Averi se abalanzó sobre los brazos de Sadie, una explosión de calor en el aire frío y pesado.
Sadie se aferró a él, como si se estuviera aferrando a la vida.
En ese momento, el agotamiento y la desesperación se desvanecieron.
«Mamá, te he echado mucho de menos». Averi enterró la cara en su cuello, y su voz, una dulce melodía, alivió su dolor.
Una leve sonrisa se dibujó en sus labios. «Yo también te he echado de menos, mi amor». Una criada dejó discretamente el equipaje de Averi a un lado antes de salir.
Sadie acarició el suave cabello de Averi, con las emociones a flor de piel.
¿Cómo podría explicarle este caos? ¿Cómo podría protegerlo de lo que estaba por venir?
Un golpe repentino la sacó de sus pensamientos.
La puerta se abrió con un chirrido, dejando a la vista a Kyla con un termo de comida en las manos.
Llevaba un delicado vestido amarillo, cuyo suave color complementaba su encantadora apariencia.
Pero en cuanto su mirada se posó en Sadie y Averi, su sonrisa se congeló.
—¿Qué haces aquí? —Su voz denotaba incredulidad y acusación.
Sadie permaneció en silencio, apretando con fuerza a su hijo, con los ojos fríos al encontrarse con los de Kyla.
No tenía ningún interés en hablar con esa mujer.
La frustración de Kyla estalló ante la indiferencia de Sadie.
¿Cómo podía esta mujer, rechazada por Noah, tener la audacia de aparecer en su villa?
—Sadie, tú…
—Kyla, ¿qué te trae por aquí? —La voz de Noah resonó desde la puerta, interrumpiéndola.
Vestido con un elegante traje gris carbón, irradiaba una presencia imponente.

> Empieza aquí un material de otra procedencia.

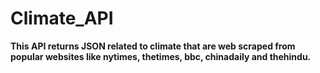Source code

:# Climate_API

**This API returns JSON related to climate that are web scraped from popular websites like nytimes, thetimes, bbc, chinadaily and thehindu.**

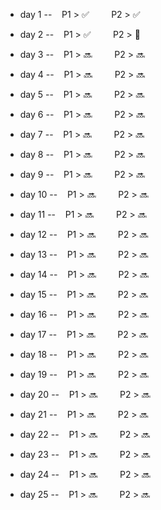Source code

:   - day 1 --&nbsp;&nbsp;&nbsp; P1 > :white_check_mark:&nbsp;&nbsp;&nbsp;&nbsp;&nbsp;&nbsp;&nbsp;&nbsp;&nbsp;P2 > :white_check_mark:

  - day 2 --&nbsp;&nbsp;&nbsp; P1 > :white_check_mark:&nbsp;&nbsp;&nbsp;&nbsp;&nbsp;&nbsp;&nbsp;&nbsp;&nbsp;P2 > :no_entry_sign:

  - day 3 --&nbsp;&nbsp;&nbsp; P1 > :soon:&nbsp;&nbsp;&nbsp;&nbsp;&nbsp;&nbsp;&nbsp;&nbsp;&nbsp;P2 > :soon:

  - day 4 --&nbsp;&nbsp;&nbsp; P1 > :soon:&nbsp;&nbsp;&nbsp;&nbsp;&nbsp;&nbsp;&nbsp;&nbsp;&nbsp;P2 > :soon:

  - day 5 --&nbsp;&nbsp;&nbsp; P1 > :soon:&nbsp;&nbsp;&nbsp;&nbsp;&nbsp;&nbsp;&nbsp;&nbsp;&nbsp;P2 > :soon:

  - day 6 --&nbsp;&nbsp;&nbsp; P1 > :soon:&nbsp;&nbsp;&nbsp;&nbsp;&nbsp;&nbsp;&nbsp;&nbsp;&nbsp;P2 > :soon:

  - day 7 --&nbsp;&nbsp;&nbsp; P1 > :soon:&nbsp;&nbsp;&nbsp;&nbsp;&nbsp;&nbsp;&nbsp;&nbsp;&nbsp;P2 > :soon:

  - day 8 --&nbsp;&nbsp;&nbsp; P1 > :soon:&nbsp;&nbsp;&nbsp;&nbsp;&nbsp;&nbsp;&nbsp;&nbsp;&nbsp;P2 > :soon:

  - day 9 --&nbsp;&nbsp;&nbsp; P1 > :soon:&nbsp;&nbsp;&nbsp;&nbsp;&nbsp;&nbsp;&nbsp;&nbsp;&nbsp;P2 > :soon:

  - day 10 --&nbsp;&nbsp;&nbsp; P1 > :soon:&nbsp;&nbsp;&nbsp;&nbsp;&nbsp;&nbsp;&nbsp;&nbsp;&nbsp;P2 > :soon:

  - day 11 --&nbsp;&nbsp;&nbsp; P1 > :soon:&nbsp;&nbsp;&nbsp;&nbsp;&nbsp;&nbsp;&nbsp;&nbsp;&nbsp;P2 > :soon:

  - day 12 --&nbsp;&nbsp;&nbsp; P1 > :soon:&nbsp;&nbsp;&nbsp;&nbsp;&nbsp;&nbsp;&nbsp;&nbsp;&nbsp;P2 > :soon:

  - day 13 --&nbsp;&nbsp;&nbsp; P1 > :soon:&nbsp;&nbsp;&nbsp;&nbsp;&nbsp;&nbsp;&nbsp;&nbsp;&nbsp;P2 > :soon:

  - day 14 --&nbsp;&nbsp;&nbsp; P1 > :soon:&nbsp;&nbsp;&nbsp;&nbsp;&nbsp;&nbsp;&nbsp;&nbsp;&nbsp;P2 > :soon:

  - day 15 --&nbsp;&nbsp;&nbsp; P1 > :soon:&nbsp;&nbsp;&nbsp;&nbsp;&nbsp;&nbsp;&nbsp;&nbsp;&nbsp;P2 > :soon:

  - day 16 --&nbsp;&nbsp;&nbsp; P1 > :soon:&nbsp;&nbsp;&nbsp;&nbsp;&nbsp;&nbsp;&nbsp;&nbsp;&nbsp;P2 > :soon:

  - day 17 --&nbsp;&nbsp;&nbsp; P1 > :soon:&nbsp;&nbsp;&nbsp;&nbsp;&nbsp;&nbsp;&nbsp;&nbsp;&nbsp;P2 > :soon:

  - day 18 --&nbsp;&nbsp;&nbsp; P1 > :soon:&nbsp;&nbsp;&nbsp;&nbsp;&nbsp;&nbsp;&nbsp;&nbsp;&nbsp;P2 > :soon:

  - day 19 --&nbsp;&nbsp;&nbsp; P1 > :soon:&nbsp;&nbsp;&nbsp;&nbsp;&nbsp;&nbsp;&nbsp;&nbsp;&nbsp;P2 > :soon:

  - day 20 --&nbsp;&nbsp;&nbsp; P1 > :soon:&nbsp;&nbsp;&nbsp;&nbsp;&nbsp;&nbsp;&nbsp;&nbsp;&nbsp;P2 > :soon:

  - day 21 --&nbsp;&nbsp;&nbsp; P1 > :soon:&nbsp;&nbsp;&nbsp;&nbsp;&nbsp;&nbsp;&nbsp;&nbsp;&nbsp;P2 > :soon:

  - day 22 --&nbsp;&nbsp;&nbsp; P1 > :soon:&nbsp;&nbsp;&nbsp;&nbsp;&nbsp;&nbsp;&nbsp;&nbsp;&nbsp;P2 > :soon:

  - day 23 --&nbsp;&nbsp;&nbsp; P1 > :soon:&nbsp;&nbsp;&nbsp;&nbsp;&nbsp;&nbsp;&nbsp;&nbsp;&nbsp;P2 > :soon:

  - day 24 --&nbsp;&nbsp;&nbsp; P1 > :soon:&nbsp;&nbsp;&nbsp;&nbsp;&nbsp;&nbsp;&nbsp;&nbsp;&nbsp;P2 > :soon:

  - day 25 --&nbsp;&nbsp;&nbsp; P1 > :soon:&nbsp;&nbsp;&nbsp;&nbsp;&nbsp;&nbsp;&nbsp;&nbsp;&nbsp;P2 > :soon:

Al verlo, la ira en los ojos de Kyla se desvaneció, sustituida por dulzura.
—Noah, te he hecho sopa. Debes de estar cansado del trabajo, así que te la he traído. —Su voz era dulce y su sonrisa amable mientras le ofrecía el tarro.
Noah no dijo nada, solo miró brevemente a Sadie y Averi, con expresión impenetrable.
El aire se volvió denso, cargado de tensión.
—Noah —Kyla se mordió el labio, con vacilación en la voz. El tarro de comida que tenía en las manos le parecía más pesado, como si de repente fuera una carga.
La sopa que había preparado con tanto cuidado ahora le parecía inservible.
Noah frunció ligeramente el ceño. —Déjalo ahí —dijo con tono indiferente.
Esas palabras golpearon a Kyla como un jarro de agua fría, apagando la chispa de esperanza que había en su pecho. Apretó con más fuerza el tarro de comida, con la frustración bullendo bajo la superficie.
—Pero, Noah… —Kyla se detuvo, con las palabras a punto de salir de sus labios.
Noah la interrumpió con un tono tranquilo pero decidido. —Kyla, tengo otros asuntos que atender.
Un escalofrío recorrió el corazón de Kyla, y las palabras que no había pronunciado se retiraron al silencio.
Estaba claro: Noah la estaba alejando.